Millennial Investors Help Drive Huge Surge In Capital Flow to Ethical Funds
The growing demand of those investing online that their capital is invested in companies whose activities and management match their personal values has seen the value of assets under the management of funds characterised as ‘ethical’ surge by over 300%. The new wave of millennial investors has been a particular catalyst to a ten-year rise in money invested in ethical funds from £4.5 billion to £16.7 billion. The figures are based on research compiled by online stock broker Hargreaves Lansdown.
According to data provided by the Investment Association, the UK’s asset management trade body, the trend is also accelerating. Over the first six months of 2018, £600 million was invested in ethical funds by Brits investing online. A decade ago in 2008, that figure stood at a much more modest £180 million over the same first half of the year.
What exactly constitutes an ‘ethical’ fund varies and investors should take the time to carefully read the investment guidelines of each individual fund being considered. Typically, they do not invest in companies that have a poor corporate governance record, are in ‘dirty’ industries or those considered as promoting activities that are proven to be harmful such as coal miners or tobacco companies. Issues important to some investors such as executive pay not exceeding a particular ratio when compared to the company’s lowest paid employees can also be part of the investment strategy of some ethical funds.
However, it is important for investors to dig into the details of funds they invest in if they want to ensure their own interpretation of ‘ethical’ matches that of the asset manager or fund manager behind the product. For example, some ethical funds will invest in oil and gas companies on the basis of their activities in the renewable energy sector. However, for some investors, ‘moving in the right direction’ does not mitigate their core, carbon footprint intensive fossil fuels-based business model.

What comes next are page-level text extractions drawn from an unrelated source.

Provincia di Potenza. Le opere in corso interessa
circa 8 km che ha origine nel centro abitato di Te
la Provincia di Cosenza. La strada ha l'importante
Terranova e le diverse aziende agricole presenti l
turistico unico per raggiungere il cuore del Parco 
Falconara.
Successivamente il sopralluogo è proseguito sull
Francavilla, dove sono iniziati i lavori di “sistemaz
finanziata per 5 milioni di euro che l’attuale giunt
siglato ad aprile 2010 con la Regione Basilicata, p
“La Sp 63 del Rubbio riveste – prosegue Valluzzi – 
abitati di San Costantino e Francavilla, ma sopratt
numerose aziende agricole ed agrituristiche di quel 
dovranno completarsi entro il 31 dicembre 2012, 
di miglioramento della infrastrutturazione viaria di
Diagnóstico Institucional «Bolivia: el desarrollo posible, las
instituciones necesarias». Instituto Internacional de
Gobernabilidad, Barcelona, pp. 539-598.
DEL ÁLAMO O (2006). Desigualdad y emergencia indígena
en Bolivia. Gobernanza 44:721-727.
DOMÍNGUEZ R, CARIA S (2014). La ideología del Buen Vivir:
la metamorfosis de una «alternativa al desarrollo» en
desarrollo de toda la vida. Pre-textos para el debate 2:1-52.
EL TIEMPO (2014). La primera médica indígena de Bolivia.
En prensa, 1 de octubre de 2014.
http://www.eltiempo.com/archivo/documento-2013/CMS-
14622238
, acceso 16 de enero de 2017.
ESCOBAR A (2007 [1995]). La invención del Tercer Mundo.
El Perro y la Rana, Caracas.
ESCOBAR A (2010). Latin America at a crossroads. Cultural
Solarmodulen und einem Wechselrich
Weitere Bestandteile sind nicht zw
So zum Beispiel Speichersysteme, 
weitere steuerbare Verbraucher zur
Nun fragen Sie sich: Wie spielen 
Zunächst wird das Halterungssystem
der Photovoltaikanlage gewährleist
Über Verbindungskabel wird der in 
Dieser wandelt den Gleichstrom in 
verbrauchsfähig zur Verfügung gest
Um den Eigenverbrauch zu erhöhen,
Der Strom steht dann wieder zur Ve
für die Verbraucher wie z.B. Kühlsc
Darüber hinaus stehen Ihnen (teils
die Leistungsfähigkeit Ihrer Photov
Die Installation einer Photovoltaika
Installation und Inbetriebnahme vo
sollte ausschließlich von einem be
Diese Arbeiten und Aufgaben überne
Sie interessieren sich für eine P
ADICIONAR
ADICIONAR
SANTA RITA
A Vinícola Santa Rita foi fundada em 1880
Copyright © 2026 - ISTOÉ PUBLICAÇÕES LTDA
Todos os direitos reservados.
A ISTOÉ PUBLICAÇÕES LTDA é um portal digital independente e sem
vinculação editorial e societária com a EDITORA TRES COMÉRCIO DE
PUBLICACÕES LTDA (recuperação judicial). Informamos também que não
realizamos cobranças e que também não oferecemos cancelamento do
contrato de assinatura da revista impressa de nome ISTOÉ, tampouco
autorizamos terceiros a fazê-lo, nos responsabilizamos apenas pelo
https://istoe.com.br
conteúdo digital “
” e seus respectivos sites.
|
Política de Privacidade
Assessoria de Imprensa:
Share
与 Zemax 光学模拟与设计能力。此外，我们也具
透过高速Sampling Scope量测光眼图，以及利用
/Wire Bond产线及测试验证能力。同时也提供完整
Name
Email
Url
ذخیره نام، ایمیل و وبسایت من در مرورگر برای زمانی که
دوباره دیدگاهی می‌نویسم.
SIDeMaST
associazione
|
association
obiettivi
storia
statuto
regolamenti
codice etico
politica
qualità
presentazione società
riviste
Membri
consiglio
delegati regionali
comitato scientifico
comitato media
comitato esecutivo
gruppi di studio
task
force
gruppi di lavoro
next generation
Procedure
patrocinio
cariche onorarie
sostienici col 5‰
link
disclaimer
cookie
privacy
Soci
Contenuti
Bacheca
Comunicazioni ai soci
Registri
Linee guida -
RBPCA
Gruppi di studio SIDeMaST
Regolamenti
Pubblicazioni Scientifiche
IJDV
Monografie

Companies involved in the extraction or wider business of fossil fuels has become perhaps the most divisive point of debate around the classification of ‘ethical’ investing. Ireland’s sovereign wealth fund recently sold off all of its exposure to fossil fuels following a new bill passed in Dublin’s lower house of parliament to that effect. Norway’s sovereign wealth fund is also in the process of divesting of its investment exposure to the coal industry after coming under political pressure to do so.
Others argue that companies with traditional interests in fossil fuels, such as big energy, are also the biggest investors in renewable energy R&D and infrastructure investment. A further point to the defence of investing in big energy as long as it has a strong commitment to renewables investment is that practically speaking the global economy is still reliant on fossil-fuels based energy.
Is it not hypocritical to drive a petrol car or use domestic energy suppliers whose power stations burn fossil fuels as well as buying energy from renewable sources because the full transition to renewables is still not practical, but refuse to invest in energy companies on ethical grounds? It’s a question with no simple answer and one that individual investors must come to their own conclusions on.
As well as actively managed ethical funds, where a fund manager picks the stocks to invest in, passive index tracking funds with stated environmental or social goals have also taken off in a big way, says the London Stock Exchange. A record number of new ethical ETFs have listed on the exchange this year.
Millennials investing online are, according to a recent YouGov poll, two times more likely to demand their capital is invested ethically than investors from older demographics. 13% of the under-34 age group said they wanted their pension funds to be invested responsibly compared to 6% of the 45-54 age group.